“No,” said Effie, “don’t think it is a wise age. And then I have Uncle John; and then, what is perhaps the best of all, I have nothing to do that calls for any guiding, so I am quite safe.”

“Oh, yes, that’s a grand thing,” said the old lady; “to be just peaceable and quiet, like Beenie and me, and no cross roads to perplex ye, nor the need of choosing one way or another. But that’s a blessing that generally comes on later in life: and we’re seldom thankful for it when it does come.”

“No,” said Effie, “I have nothing to choose. What should I have to choose? unless it was whether I would have a tweed or a velveteen for my winter frock; or, perhaps——” here she stopped, with a soft little smile dimpling about her mouth.

“Ay,” said the old lady; “or perhaps——? The perhaps is just what I would like to know.”

“Sarah,” said Miss Beenie from behind, “what are you doing putting things in the girlie’s head?”

“Just darn your stockings and hold your tongue,” said the elder sister. She leaned her weight more heavily on Effie’s arm by way of securing her attention.

“Now and then,” she said, “the road takes a crook before it divides. There’s that marshy bit where the Laggan burn runs before you come to Windyha’. If you are not thinking, it just depends on which side of the road you take whether you go straight on the good highway to Dumfries, or down the lane that’s always deep in dust, or else a very slough of despond. You’re there before you know.”

“But what has that to do with me?” said Effie; “and then,” she added, with a little elevation of her head, “if I’m in any difficulty, there is Uncle John.”

“Oh, ay: he’s often very fine in the pulpit. I would not ask for a better guide in the Gospel, which is his vocation. But in the ways of this world, Effie Ogilvie, your Uncle John is just an innocent like yourself.”

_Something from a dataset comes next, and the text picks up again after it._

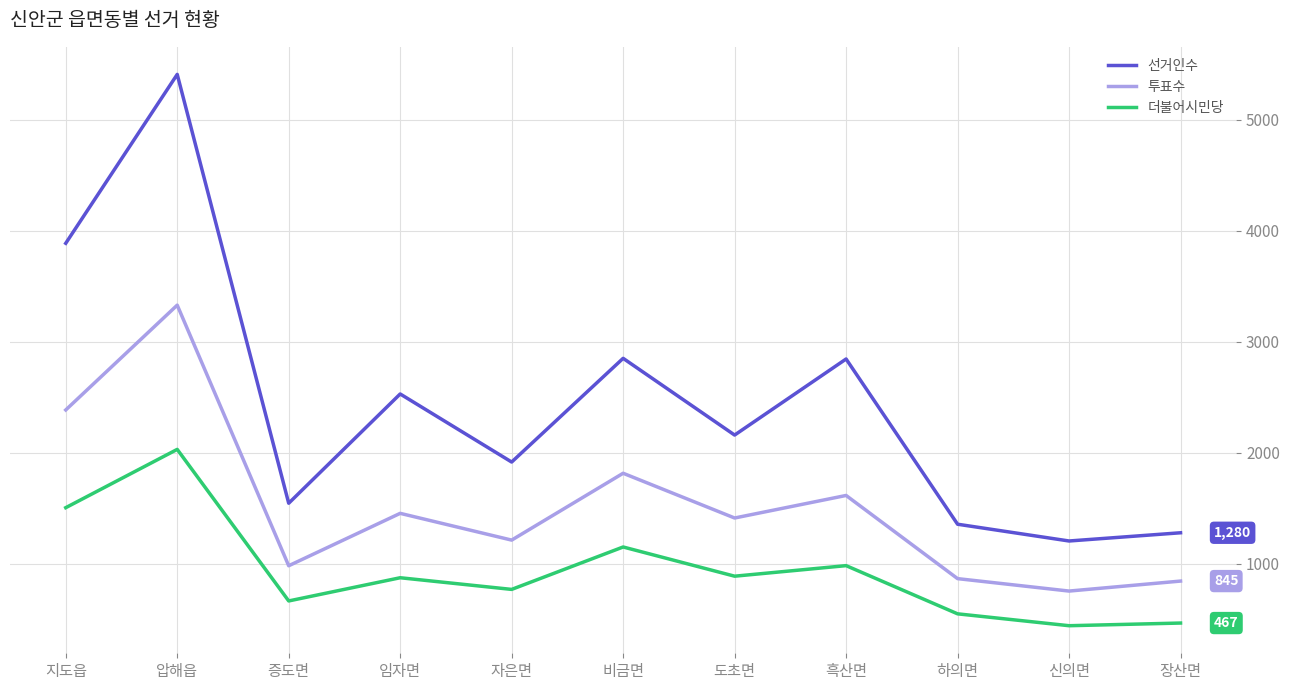

What are all the series names shown in the legend?

선거인수, 투표수, 더불어시민당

“That is all you know!” said Effie, indignantly. “Me an innocent!” She was accustomed to hear the word applied to the idiot of the parish, the piteous figure which scarcely any parish is without. Then she laughed, and added, with a sudden change of tone, “They think me very sensible at Allonby. They think I am the one that is always serious. They say I am fact: and they are poetry, I suppose,” she said, after a second pause, with another laugh.